Надо сказать, что народ и прежде никто особенно не любил — просвещенные люди все время пеняли народу на то, что он какой-то диковатый получился, не столь умилительный, как у соседей, немецких романтиков или шотландских бардов. Ни тебе веселящего душу свода магических преданий, ни пристойной мифологии — но хаос, пьянство, темное варварство. Однако находились время от времени чудаки вроде Толстого или народников, звучали фразы «меня не испугают мужики с дубьем». Но пришло время — и именно мужики с дубьем напугали. И в жертву такому народу, такой бесовской толпе приносить себя отнюдь не хотелось. Образовать бы их — так ведь не хотят, черти! Петра им, Петра с дубиной — чтобы попрятали свое нелепое дубье и взялись за ум.

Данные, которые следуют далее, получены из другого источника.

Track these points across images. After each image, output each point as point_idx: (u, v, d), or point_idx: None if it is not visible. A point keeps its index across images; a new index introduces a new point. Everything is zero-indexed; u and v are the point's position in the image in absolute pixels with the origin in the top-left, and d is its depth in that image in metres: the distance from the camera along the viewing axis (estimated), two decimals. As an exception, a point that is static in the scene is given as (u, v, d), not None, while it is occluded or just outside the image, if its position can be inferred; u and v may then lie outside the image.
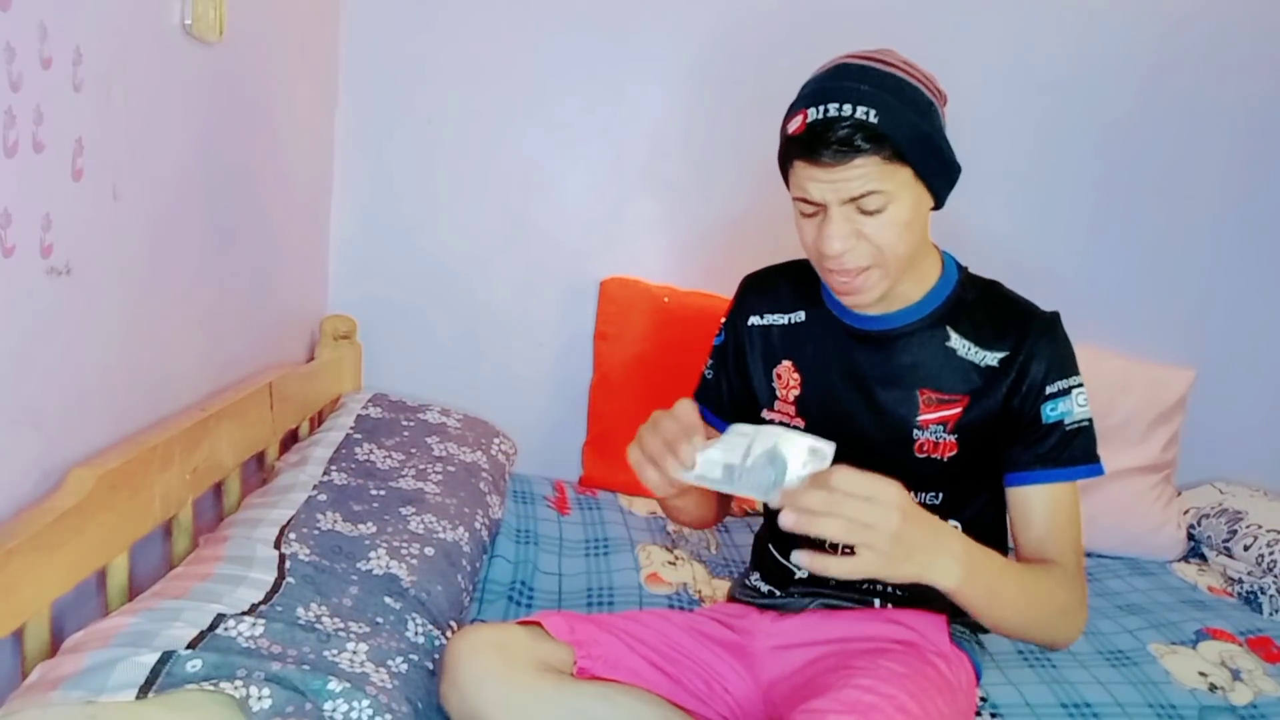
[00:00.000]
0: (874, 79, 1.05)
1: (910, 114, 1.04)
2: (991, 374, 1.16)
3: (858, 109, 1.02)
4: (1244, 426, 2.27)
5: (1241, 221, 2.21)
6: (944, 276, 1.21)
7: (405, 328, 2.13)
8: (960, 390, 1.17)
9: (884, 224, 1.07)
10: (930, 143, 1.07)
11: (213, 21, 1.37)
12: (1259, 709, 1.45)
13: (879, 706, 1.00)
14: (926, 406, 1.18)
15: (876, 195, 1.05)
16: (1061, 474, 1.16)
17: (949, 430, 1.17)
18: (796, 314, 1.27)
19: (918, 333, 1.19)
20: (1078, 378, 1.17)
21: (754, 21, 2.05)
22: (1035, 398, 1.16)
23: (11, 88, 0.96)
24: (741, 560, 1.82)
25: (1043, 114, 2.11)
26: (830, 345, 1.23)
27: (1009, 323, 1.17)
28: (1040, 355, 1.15)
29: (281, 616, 1.09)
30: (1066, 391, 1.16)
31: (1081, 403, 1.16)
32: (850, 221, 1.07)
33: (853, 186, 1.04)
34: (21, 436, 1.05)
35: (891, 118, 1.03)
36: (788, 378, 1.26)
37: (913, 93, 1.06)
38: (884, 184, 1.05)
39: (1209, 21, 2.11)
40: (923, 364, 1.18)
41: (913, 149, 1.05)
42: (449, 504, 1.54)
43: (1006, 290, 1.23)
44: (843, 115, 1.02)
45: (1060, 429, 1.15)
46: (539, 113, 2.07)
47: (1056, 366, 1.16)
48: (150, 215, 1.28)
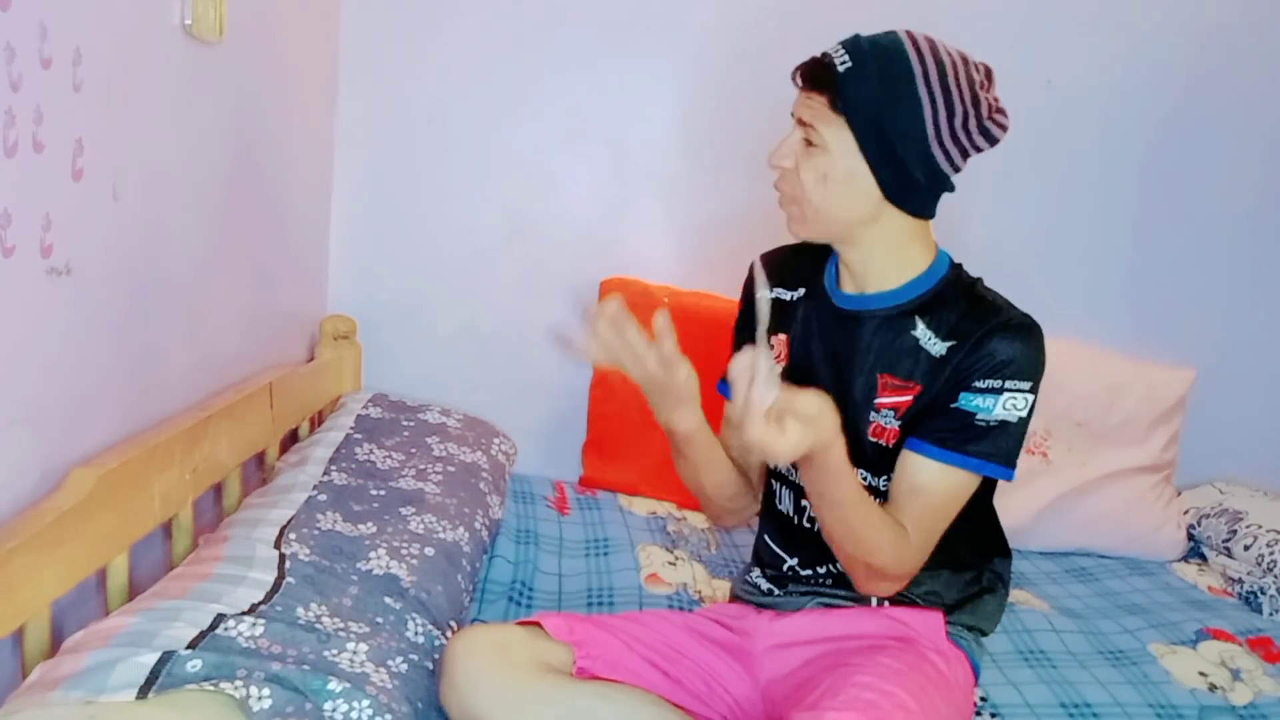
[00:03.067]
0: (883, 47, 1.11)
1: (876, 86, 1.09)
2: (939, 364, 1.15)
3: (841, 54, 1.11)
4: (1244, 426, 2.27)
5: (1242, 222, 2.21)
6: (929, 270, 1.19)
7: (405, 328, 2.13)
8: (913, 379, 1.17)
9: (810, 165, 1.13)
10: (877, 125, 1.09)
11: (213, 21, 1.37)
12: (1259, 709, 1.45)
13: (877, 704, 1.00)
14: (884, 390, 1.18)
15: (814, 131, 1.12)
16: (942, 454, 1.12)
17: (897, 417, 1.18)
18: (798, 291, 1.29)
19: (888, 318, 1.19)
20: (1024, 384, 1.12)
21: (755, 21, 2.05)
22: (960, 384, 1.13)
23: (11, 88, 0.96)
24: (741, 560, 1.82)
25: (1042, 113, 2.11)
26: (816, 322, 1.25)
27: (971, 317, 1.15)
28: (984, 351, 1.12)
29: (281, 616, 1.09)
30: (997, 391, 1.11)
31: (1011, 406, 1.11)
32: (793, 149, 1.14)
33: (805, 112, 1.13)
34: (21, 436, 1.05)
35: (855, 75, 1.09)
36: (780, 350, 1.28)
37: (900, 75, 1.09)
38: (823, 127, 1.11)
39: (1206, 19, 2.11)
40: (885, 348, 1.18)
41: (856, 114, 1.10)
42: (449, 504, 1.54)
43: (986, 289, 1.21)
44: (832, 54, 1.12)
45: (968, 418, 1.12)
46: (539, 112, 2.07)
47: (998, 366, 1.11)
48: (150, 215, 1.28)
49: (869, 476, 1.20)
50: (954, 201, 1.16)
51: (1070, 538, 2.06)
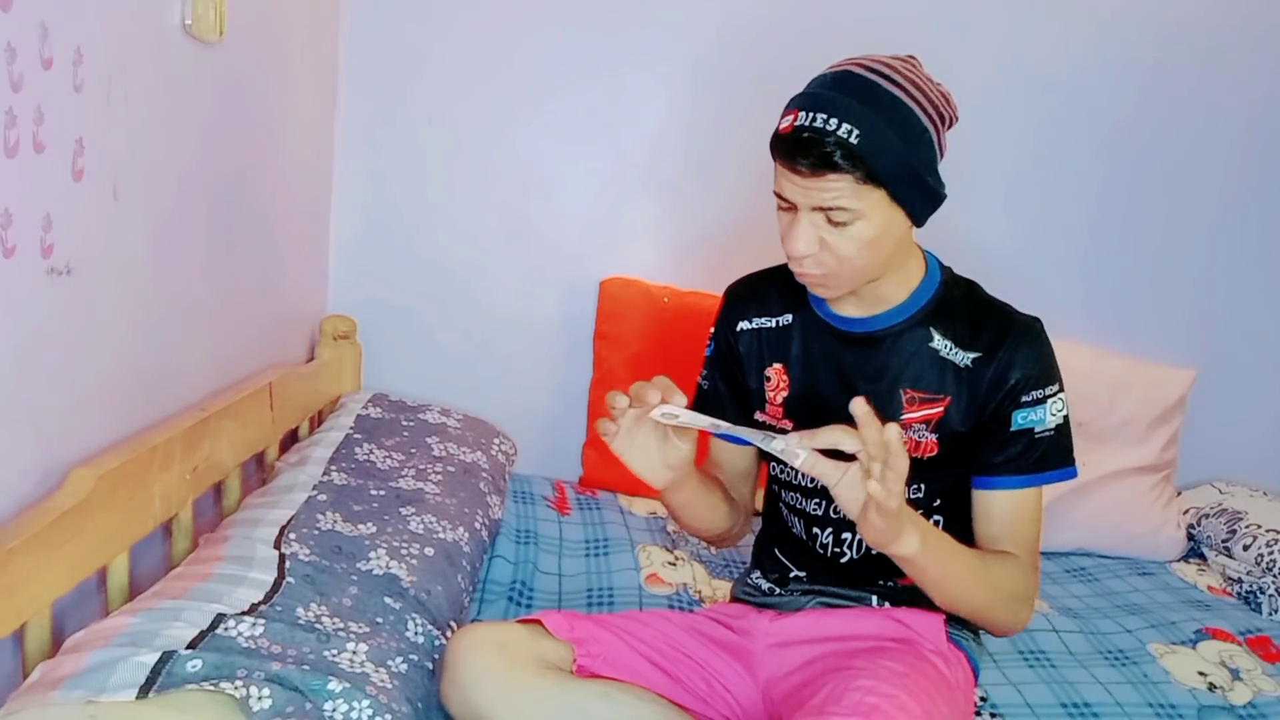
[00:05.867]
0: (871, 96, 1.05)
1: (895, 141, 1.05)
2: (969, 374, 1.18)
3: (842, 126, 1.03)
4: (1244, 426, 2.27)
5: (1242, 222, 2.21)
6: (927, 277, 1.21)
7: (405, 328, 2.13)
8: (941, 390, 1.19)
9: (848, 238, 1.08)
10: (910, 171, 1.07)
11: (213, 21, 1.37)
12: (1258, 708, 1.45)
13: (881, 708, 1.00)
14: (910, 405, 1.19)
15: (845, 211, 1.06)
16: (1024, 480, 1.18)
17: (930, 430, 1.19)
18: (784, 317, 1.28)
19: (902, 333, 1.20)
20: (1055, 385, 1.18)
21: (756, 21, 2.05)
22: (1008, 404, 1.16)
23: (12, 88, 0.96)
24: (742, 560, 1.82)
25: (1044, 115, 2.11)
26: (817, 347, 1.25)
27: (987, 325, 1.19)
28: (1017, 363, 1.16)
29: (281, 616, 1.09)
30: (1042, 400, 1.17)
31: (1056, 410, 1.17)
32: (816, 228, 1.09)
33: (824, 198, 1.06)
34: (21, 436, 1.05)
35: (874, 141, 1.03)
36: (777, 380, 1.27)
37: (906, 116, 1.06)
38: (855, 202, 1.06)
39: (1211, 23, 2.11)
40: (906, 364, 1.19)
41: (889, 174, 1.05)
42: (449, 504, 1.54)
43: (985, 293, 1.24)
44: (827, 129, 1.03)
45: (1028, 436, 1.17)
46: (539, 112, 2.07)
47: (1034, 375, 1.16)
48: (150, 215, 1.28)
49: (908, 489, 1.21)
50: (953, 204, 1.16)
51: (1070, 538, 2.06)
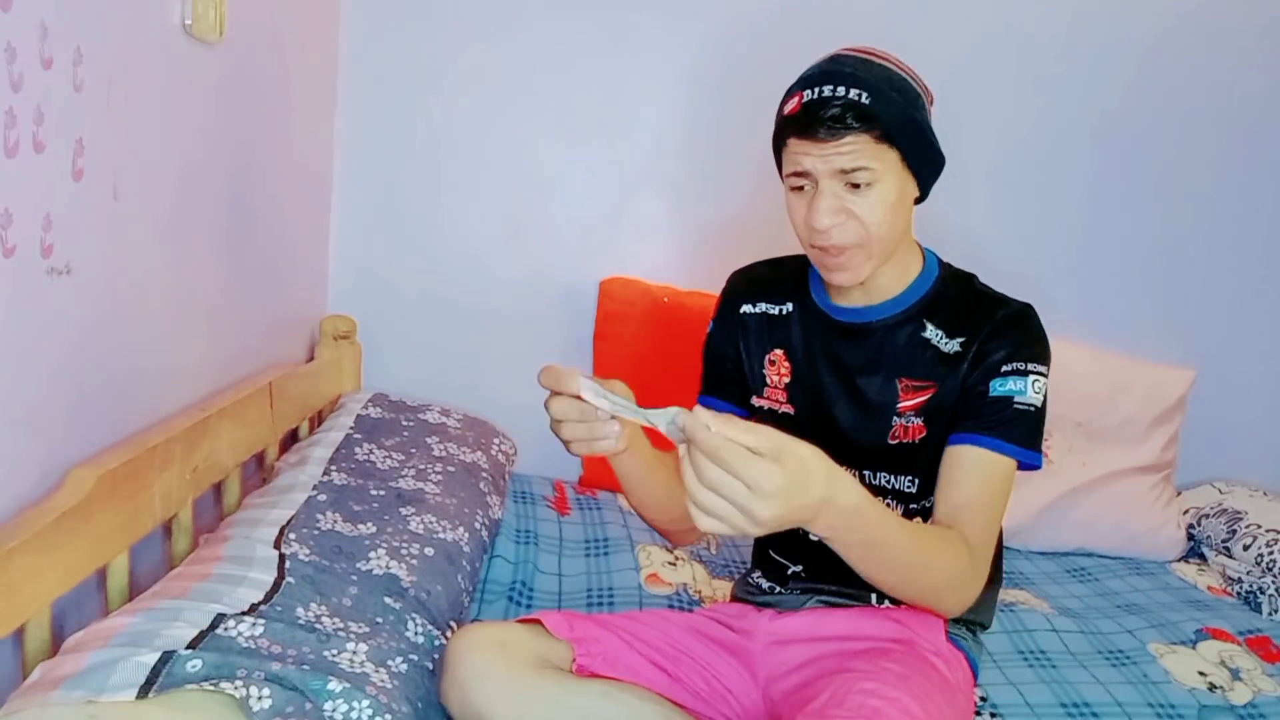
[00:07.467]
0: (867, 67, 1.11)
1: (899, 100, 1.10)
2: (954, 359, 1.19)
3: (851, 90, 1.08)
4: (1244, 426, 2.27)
5: (1240, 221, 2.21)
6: (925, 271, 1.23)
7: (405, 328, 2.13)
8: (930, 377, 1.20)
9: (872, 202, 1.11)
10: (918, 129, 1.12)
11: (213, 21, 1.37)
12: (1258, 708, 1.45)
13: (884, 711, 1.00)
14: (905, 394, 1.21)
15: (865, 171, 1.09)
16: (995, 443, 1.13)
17: (918, 414, 1.20)
18: (785, 305, 1.30)
19: (897, 325, 1.22)
20: (1042, 367, 1.17)
21: (754, 22, 2.05)
22: (989, 373, 1.16)
23: (12, 88, 0.96)
24: (742, 560, 1.82)
25: (1039, 113, 2.11)
26: (816, 337, 1.26)
27: (976, 311, 1.20)
28: (1001, 338, 1.16)
29: (281, 616, 1.09)
30: (1024, 373, 1.15)
31: (1037, 390, 1.15)
32: (839, 198, 1.11)
33: (844, 160, 1.09)
34: (21, 436, 1.05)
35: (882, 101, 1.08)
36: (780, 365, 1.29)
37: (901, 82, 1.12)
38: (873, 162, 1.09)
39: (1206, 19, 2.11)
40: (900, 354, 1.21)
41: (901, 133, 1.10)
42: (449, 504, 1.54)
43: (981, 284, 1.25)
44: (836, 95, 1.08)
45: (1007, 403, 1.14)
46: (539, 112, 2.07)
47: (1018, 351, 1.16)
48: (150, 215, 1.28)
49: (891, 478, 1.22)
50: (949, 203, 1.17)
51: (1070, 537, 2.07)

Интеллигент был готов принести жертву, но отныне жертвой стало то, что интеллигент вынужден разделять судьбу своего народа. Интеллигент не мог простить народу то, что народ его предал в годы пролетарской революции. Демократ не мог простить народу то, что народ был доволен режимом, при котором интеллигенту не воздавалось (или казалось, что не воздается) по заслугам. Либерал презирал народ за то, что народ был еще большим рабом, чем он, либерал. Интеллигенту казалось, что, коль скоро он сознает свое рабское состояние, он все же раб в меньшей мере, чем народ, который своего рабства не осознает. Так случилась вещь неожиданная для истории гуманистической мысли: интеллигенция поставила свою трагедию выше трагедии народа — вещь невозможная в XIX веке.
Среди прочих мифов, тешащих самосознание российского интеллигента, существует миф о «всечеловеке». Всечеловек — это, судя по описаниям, такое специально устроенное существо, которое не живет лишь проблемами собственного бытия, не руководствуется лишь личным опытом — но открыто всему миру. Оно, это существо, восприимчиво к любой внешней — и даже географически удаленной — реальности. Оно, это существо, легко впитывает в себя чужую культуру, оно отзывчиво к проблемам мира в целом. Ощутить себя таким существом для российского интеллигента спасительно: это некий бонус, данный судьбой во искупление неприятного климата, нелегкого материального положения и неопрятного соседства. С тяжелой руки Достоевского и легкой — Блока, которым было внятно решительно все, миф этот въелся в мозги рядового обладателя библиотеки. И это служит утешением среди бед: как ни далеки мы от центров цивилизации, как ни черна наша история, как ни дик наш народ, а все же, по выражению одного диссидентского поэта, «беспокойная жилка» российской интеллигентности бьется в нас, и через это биение мы приобщены к мировой, общей культурной традиции. Мы рождены в скучных и постылых местах, нас трудно причислить к европейским народам, однако есть в нас это незаурядное свойство — мы всечеловеки. Мы, русские интеллигенты, люди особой породы, нам историческое предопределение нипочем: силой духа, фантазией и страстью мы раздвигаем рубежи своей Родины, и живем — всем миром. Соображение это крайне утешительное.